I won’t embarrass myself too much by talking about how much I had to learn, but I will say that I’ve finally arrived at needing to pick an implementation of XQuery. I’m looking at some of the implementations reviewed here. I happened to have stumbled on the eXist project first, so I may go with it. But it looks like there are some other good options. I’ve worked with BerkeleyDB in the past (using btrees to store timeseries data), so its implementation is intriguing.
At the moment, my project is focused on manipulating artifacts that conform to models that conform to either xsd/dtd or ecore. At the core of my system is a “co-evolutionary environment” which describes how transformations on either kind of artifact relate. Those language-specific transformations are implemented in the appropriate query/update language. For the xml artifacts, it looks like I’m committing to xquery. For the latter, I’m looking at QVT and related languages.
What can I say to defend why it took so long for me to get to this point?
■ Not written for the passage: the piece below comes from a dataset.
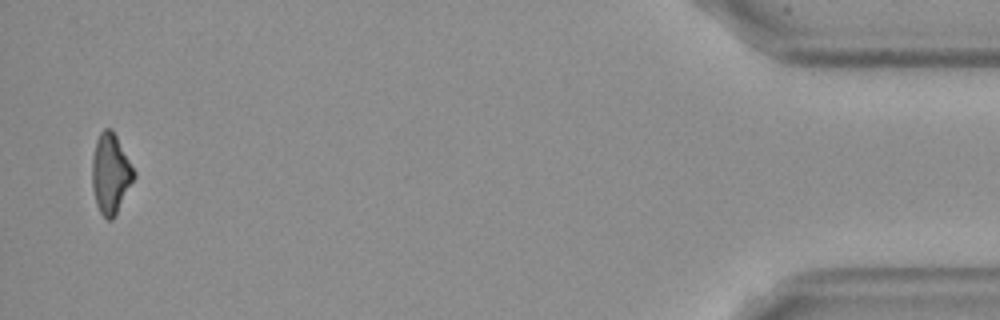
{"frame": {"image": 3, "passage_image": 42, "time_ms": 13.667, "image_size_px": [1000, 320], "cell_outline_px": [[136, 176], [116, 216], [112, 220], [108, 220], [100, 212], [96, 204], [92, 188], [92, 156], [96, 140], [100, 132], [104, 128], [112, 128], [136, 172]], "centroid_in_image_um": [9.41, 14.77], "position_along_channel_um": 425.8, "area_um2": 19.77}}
I entered grad school in 2002 when much of this stuff was still just a pipe dream. When I lived in SF during the summer of 2004, a friend excitedly told me about xslt, and it sounded good, but I didn’t really have a need to use it, so I left it alone. It wasn’t until some consulting I did in 2005 that I had to start working with xml — and I was already behind the curve by then.
But there was still some reluctance. I didn’t understand what was new. We already had relational databases. And OO languages. And several attempts at OO databases. Various kinds of remote procedure calls. And myriad other enterprise-y technologies, patterns, and architectures. Why muck it up with xml? Or at least — as an academic — why not just ignore this class of language until I solve the more fundamental (in my view a few years ago) problems of software engineering, and then graft those solutions into the xml world when I had them?
Acknowledging this other paradigm has helped me to see those software engineering problems more clearly. The hardest part of software engineering (imho) is exactly the problem of too many languages and paradigms that must work together. Earlier in my career I would have spent more time thinking about how beautiful the world would be if we could pick just one. But now it’s become part of the challenge — and fun — to abstract out the notion of a “language” and think about what kinds of tools and processes we need to make them all work together well.
Hopefully I’ll have more specifics soon on how I’m lashing together xquery and qvt in my “co-evolutionary environment”.
Posted by Adam Pingel @ February 12th, 2008 under Software Engineering.